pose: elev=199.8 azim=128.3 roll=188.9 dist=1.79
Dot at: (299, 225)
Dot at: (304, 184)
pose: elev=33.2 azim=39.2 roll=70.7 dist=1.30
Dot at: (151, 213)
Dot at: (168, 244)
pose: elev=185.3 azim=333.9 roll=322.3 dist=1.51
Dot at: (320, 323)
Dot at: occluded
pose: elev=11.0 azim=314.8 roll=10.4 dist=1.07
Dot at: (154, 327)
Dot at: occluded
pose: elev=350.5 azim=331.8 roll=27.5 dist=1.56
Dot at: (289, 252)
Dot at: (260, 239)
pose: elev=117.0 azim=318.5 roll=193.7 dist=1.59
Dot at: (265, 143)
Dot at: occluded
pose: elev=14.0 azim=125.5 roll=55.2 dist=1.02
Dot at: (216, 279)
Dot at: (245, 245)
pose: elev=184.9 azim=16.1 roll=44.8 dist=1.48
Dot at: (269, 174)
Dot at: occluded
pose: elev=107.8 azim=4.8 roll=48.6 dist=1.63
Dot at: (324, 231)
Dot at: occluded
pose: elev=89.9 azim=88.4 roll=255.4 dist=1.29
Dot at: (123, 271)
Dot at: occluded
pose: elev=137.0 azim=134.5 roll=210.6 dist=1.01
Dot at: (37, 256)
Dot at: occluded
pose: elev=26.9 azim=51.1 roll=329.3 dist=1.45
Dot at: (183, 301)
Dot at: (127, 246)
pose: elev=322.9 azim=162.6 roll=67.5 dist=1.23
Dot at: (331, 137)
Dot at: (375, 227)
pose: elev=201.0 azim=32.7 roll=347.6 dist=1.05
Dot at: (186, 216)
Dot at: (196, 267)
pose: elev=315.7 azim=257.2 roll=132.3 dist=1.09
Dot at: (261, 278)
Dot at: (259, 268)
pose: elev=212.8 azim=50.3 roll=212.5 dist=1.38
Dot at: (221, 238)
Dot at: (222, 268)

- - -

Exercise requirements >>
Reproduce verbatim the lines of the listing above, from the line containing "pose: elev=322.9 azim=162.6" through the last line of the listing, including both ends.

Exercise output >>
pose: elev=322.9 azim=162.6 roll=67.5 dist=1.23
Dot at: (331, 137)
Dot at: (375, 227)
pose: elev=201.0 azim=32.7 roll=347.6 dist=1.05
Dot at: (186, 216)
Dot at: (196, 267)
pose: elev=315.7 azim=257.2 roll=132.3 dist=1.09
Dot at: (261, 278)
Dot at: (259, 268)
pose: elev=212.8 azim=50.3 roll=212.5 dist=1.38
Dot at: (221, 238)
Dot at: (222, 268)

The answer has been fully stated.